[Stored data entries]

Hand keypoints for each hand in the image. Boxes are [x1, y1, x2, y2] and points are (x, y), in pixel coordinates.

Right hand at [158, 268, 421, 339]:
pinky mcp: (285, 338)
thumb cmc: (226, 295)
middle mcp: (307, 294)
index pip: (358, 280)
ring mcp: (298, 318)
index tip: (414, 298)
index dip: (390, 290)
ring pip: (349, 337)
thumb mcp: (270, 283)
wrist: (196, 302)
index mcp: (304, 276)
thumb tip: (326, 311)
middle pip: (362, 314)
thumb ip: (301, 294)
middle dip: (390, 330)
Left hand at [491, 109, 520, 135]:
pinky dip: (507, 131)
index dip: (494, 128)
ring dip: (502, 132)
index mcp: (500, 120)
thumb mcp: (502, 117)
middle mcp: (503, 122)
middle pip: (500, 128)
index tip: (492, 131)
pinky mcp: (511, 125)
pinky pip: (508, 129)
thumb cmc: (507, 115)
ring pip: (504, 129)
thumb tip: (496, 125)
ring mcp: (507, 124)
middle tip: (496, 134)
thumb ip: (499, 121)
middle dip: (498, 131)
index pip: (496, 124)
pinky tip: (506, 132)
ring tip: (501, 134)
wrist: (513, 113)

---

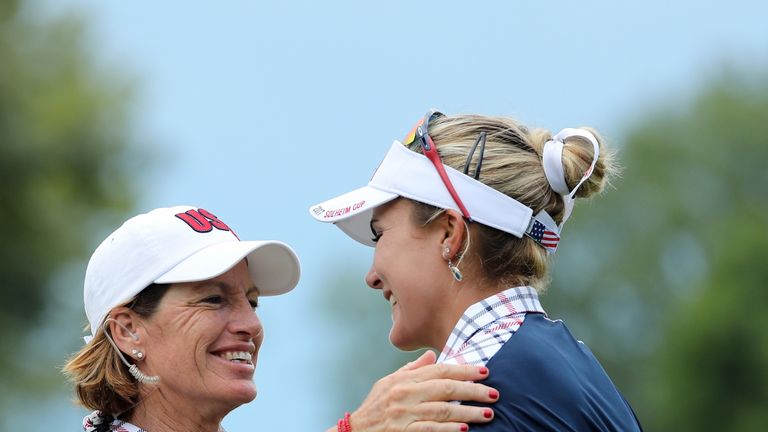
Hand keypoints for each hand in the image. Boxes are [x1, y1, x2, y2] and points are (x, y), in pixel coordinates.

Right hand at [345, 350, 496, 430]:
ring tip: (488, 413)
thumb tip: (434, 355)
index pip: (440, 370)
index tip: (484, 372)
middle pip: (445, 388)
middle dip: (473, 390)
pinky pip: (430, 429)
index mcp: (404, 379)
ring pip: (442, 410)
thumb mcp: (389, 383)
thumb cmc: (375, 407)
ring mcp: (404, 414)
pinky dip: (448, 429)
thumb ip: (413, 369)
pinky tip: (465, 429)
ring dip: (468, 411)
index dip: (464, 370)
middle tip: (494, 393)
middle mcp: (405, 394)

## [Required action]
Take the lines above from the one containing "thumb tip: (434, 355)" to the one containing "middle mcp: (405, 394)" and retype them exactly, both ends included, with nothing added.

## [The completed task]
thumb tip: (434, 355)
index pip: (440, 370)
index tip: (484, 372)
middle pip: (445, 388)
middle dip: (473, 390)
pinky pip: (430, 429)
index mcp: (404, 379)
ring pip: (442, 410)
thumb mcp: (389, 383)
thumb cmc: (375, 407)
ring mcp: (404, 414)
pinky dip: (448, 429)
thumb ip: (413, 369)
pinky tip: (465, 429)
ring dip: (468, 411)
index dip: (464, 370)
middle tip: (494, 393)
middle mcp: (405, 394)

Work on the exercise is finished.